As a data company specialized in real time statistics for combat sports, we've built an API with Node.js + Hapi and MySQL. The front-end was developed with Vue.js.
My company is well over that number. I probably only know about a quarter of the stacks... And even within those, there is a lot of variation. There are java heavy stacks, python heavy stacks, nodejs, Ruby. Lots of systems level stuff in C, C++, Java. I can't even speak to any front end frameworks (although I know there are at least a few). Almost every other application you could think of is in use somewhere... Nagiod, Sensu, Icinga, OpenNMS, memcached, redis, nginx, Apache, redshift, MySQL, postgresql, rabbitmq, zeromq, Ansible, Chef... This is likely barely scratching the surface.

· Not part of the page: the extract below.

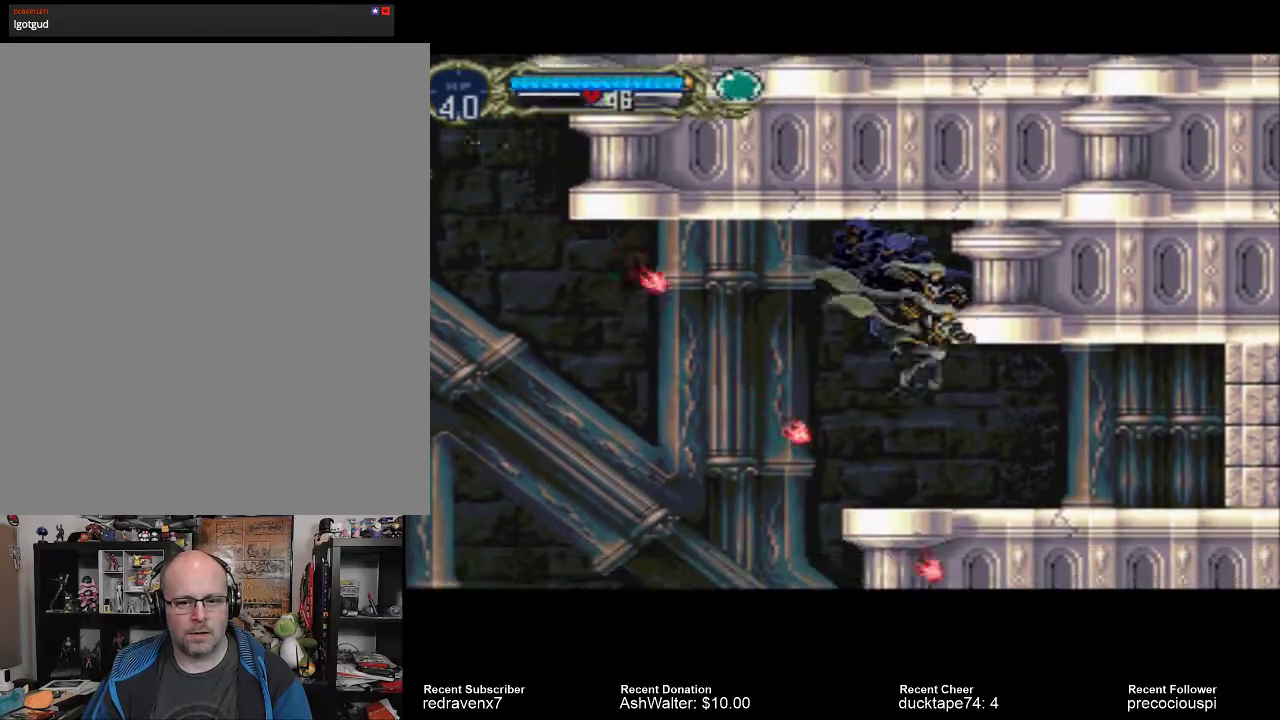
{"buttons": [], "left_stick": "center", "right_stick": "center", "events": [[100, "CROSS", "up"]]}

Seconded. I use it with the go-bindata backend and Postgres driver. Some notes:
- Migrations are written in plain SQL, so there may be portability issues if you need to support multiple DBs. (Or you need to write the same migration once per supported SQL dialect.)
I personally use PHP, mySQL and Redis with nginx proxy, cause I know these the best.
Probably nodejs would be a bit faster, but then again, I would probably make 100s of mistakes, not to mention god knows how many bugs, because I'm not 100% familiar with the language.